[Circuit design text data]
* * * * *

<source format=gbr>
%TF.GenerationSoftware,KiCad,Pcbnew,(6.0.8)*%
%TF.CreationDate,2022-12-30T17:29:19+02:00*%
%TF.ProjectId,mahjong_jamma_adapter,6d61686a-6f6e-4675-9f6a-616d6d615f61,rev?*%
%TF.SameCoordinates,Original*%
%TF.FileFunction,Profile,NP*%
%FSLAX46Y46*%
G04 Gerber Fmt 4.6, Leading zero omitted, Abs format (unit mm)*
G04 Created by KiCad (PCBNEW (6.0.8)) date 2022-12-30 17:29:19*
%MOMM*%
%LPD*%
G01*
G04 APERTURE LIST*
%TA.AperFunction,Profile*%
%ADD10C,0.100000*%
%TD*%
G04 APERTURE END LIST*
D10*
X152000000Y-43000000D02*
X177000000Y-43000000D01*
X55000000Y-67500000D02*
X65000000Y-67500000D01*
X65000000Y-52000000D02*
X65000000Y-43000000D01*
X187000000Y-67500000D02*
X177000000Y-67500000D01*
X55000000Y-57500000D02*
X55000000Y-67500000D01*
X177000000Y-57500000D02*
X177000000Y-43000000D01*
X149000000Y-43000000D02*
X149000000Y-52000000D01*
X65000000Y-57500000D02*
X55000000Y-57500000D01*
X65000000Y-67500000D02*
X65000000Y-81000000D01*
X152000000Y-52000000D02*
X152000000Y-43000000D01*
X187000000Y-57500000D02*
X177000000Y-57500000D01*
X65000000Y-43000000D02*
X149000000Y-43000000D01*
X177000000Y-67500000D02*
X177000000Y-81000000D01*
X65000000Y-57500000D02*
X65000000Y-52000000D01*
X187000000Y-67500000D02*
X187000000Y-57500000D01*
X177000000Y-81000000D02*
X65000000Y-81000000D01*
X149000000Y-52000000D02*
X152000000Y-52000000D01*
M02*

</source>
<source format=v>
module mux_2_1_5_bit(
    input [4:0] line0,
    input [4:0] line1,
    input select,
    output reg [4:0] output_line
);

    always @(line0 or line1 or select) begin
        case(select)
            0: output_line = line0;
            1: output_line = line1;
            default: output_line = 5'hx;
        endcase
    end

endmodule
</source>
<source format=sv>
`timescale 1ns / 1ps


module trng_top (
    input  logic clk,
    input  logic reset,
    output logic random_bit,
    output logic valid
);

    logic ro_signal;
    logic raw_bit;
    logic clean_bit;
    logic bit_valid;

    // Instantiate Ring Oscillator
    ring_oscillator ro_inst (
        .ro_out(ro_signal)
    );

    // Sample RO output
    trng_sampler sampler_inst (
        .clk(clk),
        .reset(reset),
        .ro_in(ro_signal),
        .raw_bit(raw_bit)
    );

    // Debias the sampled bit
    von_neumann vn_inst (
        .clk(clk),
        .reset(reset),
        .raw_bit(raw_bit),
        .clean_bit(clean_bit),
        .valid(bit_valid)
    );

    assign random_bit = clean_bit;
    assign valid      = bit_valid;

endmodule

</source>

* * * * *

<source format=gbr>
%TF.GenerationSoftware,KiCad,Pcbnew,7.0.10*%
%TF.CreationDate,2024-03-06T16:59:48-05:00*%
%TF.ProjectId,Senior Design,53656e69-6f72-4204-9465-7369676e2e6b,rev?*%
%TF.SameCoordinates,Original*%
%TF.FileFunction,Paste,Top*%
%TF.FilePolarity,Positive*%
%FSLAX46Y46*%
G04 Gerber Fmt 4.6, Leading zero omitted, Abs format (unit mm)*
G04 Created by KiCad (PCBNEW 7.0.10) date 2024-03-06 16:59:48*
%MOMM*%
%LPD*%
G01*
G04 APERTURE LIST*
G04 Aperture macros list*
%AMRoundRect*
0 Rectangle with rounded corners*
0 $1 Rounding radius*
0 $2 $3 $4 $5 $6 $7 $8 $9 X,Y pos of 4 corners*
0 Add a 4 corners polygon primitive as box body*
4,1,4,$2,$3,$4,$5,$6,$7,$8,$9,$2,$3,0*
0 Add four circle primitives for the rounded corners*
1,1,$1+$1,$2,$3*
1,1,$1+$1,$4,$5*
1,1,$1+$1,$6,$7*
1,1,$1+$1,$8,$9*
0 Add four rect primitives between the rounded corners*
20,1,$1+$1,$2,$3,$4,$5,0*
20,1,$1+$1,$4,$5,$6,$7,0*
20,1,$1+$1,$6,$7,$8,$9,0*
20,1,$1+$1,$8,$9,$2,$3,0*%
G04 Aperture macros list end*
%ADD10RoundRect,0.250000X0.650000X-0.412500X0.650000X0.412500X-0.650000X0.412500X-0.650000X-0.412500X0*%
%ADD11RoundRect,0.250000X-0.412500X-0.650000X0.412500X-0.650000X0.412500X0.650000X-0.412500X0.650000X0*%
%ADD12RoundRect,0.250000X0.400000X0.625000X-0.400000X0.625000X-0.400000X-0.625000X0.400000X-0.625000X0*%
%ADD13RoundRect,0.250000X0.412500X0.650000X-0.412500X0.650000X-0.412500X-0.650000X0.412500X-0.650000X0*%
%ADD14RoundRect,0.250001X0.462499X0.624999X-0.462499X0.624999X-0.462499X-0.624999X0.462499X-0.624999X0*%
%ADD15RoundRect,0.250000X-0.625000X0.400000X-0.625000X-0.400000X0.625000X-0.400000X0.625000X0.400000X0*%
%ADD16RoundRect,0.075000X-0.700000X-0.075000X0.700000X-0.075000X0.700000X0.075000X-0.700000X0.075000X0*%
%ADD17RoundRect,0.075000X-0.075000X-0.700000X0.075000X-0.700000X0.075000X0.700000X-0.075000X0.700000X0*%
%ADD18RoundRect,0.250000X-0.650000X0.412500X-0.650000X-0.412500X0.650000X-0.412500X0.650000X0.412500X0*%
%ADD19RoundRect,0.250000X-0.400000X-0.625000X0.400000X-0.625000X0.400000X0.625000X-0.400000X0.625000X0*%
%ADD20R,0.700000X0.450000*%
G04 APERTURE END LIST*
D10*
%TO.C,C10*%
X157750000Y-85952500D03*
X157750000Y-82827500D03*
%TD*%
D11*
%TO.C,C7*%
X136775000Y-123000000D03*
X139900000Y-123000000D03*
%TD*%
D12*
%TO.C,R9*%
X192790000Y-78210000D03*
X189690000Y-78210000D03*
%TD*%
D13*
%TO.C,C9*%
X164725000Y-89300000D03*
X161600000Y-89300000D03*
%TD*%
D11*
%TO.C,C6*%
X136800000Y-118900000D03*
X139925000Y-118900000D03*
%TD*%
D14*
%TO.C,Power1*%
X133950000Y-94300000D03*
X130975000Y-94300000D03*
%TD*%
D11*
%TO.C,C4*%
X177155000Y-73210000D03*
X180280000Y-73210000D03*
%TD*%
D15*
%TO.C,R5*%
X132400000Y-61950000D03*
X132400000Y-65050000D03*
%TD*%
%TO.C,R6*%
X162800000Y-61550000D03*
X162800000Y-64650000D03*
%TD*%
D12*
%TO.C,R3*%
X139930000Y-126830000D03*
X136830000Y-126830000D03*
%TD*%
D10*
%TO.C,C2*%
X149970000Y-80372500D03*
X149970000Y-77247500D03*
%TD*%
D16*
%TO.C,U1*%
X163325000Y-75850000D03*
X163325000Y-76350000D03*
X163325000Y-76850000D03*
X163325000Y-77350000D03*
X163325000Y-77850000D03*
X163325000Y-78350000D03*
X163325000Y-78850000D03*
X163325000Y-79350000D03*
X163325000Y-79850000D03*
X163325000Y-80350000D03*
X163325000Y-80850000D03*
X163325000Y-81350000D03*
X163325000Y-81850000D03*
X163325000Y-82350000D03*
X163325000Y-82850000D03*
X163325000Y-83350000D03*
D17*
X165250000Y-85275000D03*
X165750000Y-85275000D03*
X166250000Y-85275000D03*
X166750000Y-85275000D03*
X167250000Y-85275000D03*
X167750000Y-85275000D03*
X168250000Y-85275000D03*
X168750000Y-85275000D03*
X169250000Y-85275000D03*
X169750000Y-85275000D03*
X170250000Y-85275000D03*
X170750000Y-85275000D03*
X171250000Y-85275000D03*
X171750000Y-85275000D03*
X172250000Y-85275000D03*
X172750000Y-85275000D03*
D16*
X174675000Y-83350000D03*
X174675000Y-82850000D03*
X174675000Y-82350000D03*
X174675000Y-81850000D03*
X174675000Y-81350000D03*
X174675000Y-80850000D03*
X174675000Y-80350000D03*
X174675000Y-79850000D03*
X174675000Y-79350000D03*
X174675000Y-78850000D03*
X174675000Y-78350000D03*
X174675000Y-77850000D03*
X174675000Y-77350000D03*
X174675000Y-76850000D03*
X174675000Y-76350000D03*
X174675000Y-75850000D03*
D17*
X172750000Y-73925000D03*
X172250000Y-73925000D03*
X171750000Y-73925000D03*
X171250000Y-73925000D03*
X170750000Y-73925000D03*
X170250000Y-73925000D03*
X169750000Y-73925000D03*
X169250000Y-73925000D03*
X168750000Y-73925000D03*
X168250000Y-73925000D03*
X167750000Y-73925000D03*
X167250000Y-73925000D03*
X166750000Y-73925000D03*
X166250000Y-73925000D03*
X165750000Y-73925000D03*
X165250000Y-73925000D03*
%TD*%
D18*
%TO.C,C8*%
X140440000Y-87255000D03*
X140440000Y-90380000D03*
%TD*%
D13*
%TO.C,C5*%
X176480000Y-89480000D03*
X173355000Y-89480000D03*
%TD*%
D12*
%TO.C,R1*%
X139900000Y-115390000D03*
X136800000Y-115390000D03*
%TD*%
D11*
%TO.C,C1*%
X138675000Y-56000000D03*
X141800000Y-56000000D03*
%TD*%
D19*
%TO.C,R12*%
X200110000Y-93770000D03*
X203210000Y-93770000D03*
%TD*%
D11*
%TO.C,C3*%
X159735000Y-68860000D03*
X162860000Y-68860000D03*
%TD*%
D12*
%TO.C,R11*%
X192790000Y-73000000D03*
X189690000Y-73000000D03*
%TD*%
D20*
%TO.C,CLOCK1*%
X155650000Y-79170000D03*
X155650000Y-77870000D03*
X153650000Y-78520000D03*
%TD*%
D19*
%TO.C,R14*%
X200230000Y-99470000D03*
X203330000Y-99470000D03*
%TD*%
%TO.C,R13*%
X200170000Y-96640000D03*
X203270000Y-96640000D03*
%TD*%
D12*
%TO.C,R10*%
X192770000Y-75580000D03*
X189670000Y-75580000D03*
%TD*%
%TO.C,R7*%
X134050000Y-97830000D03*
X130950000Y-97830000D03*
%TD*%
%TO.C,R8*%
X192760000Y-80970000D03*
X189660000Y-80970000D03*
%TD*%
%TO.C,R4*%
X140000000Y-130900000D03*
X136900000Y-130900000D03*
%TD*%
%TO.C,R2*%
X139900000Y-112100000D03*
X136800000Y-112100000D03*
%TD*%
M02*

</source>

* * * * *

▶ **Work order**: Wherever a line of the records above contains the string "format", copy that line out.

▶ **Reply**:
<source format=gbr>
G04 Gerber Fmt 4.6, Leading zero omitted, Abs format (unit mm)*
<source format=v>
<source format=sv>
<source format=gbr>
G04 Gerber Fmt 4.6, Leading zero omitted, Abs format (unit mm)*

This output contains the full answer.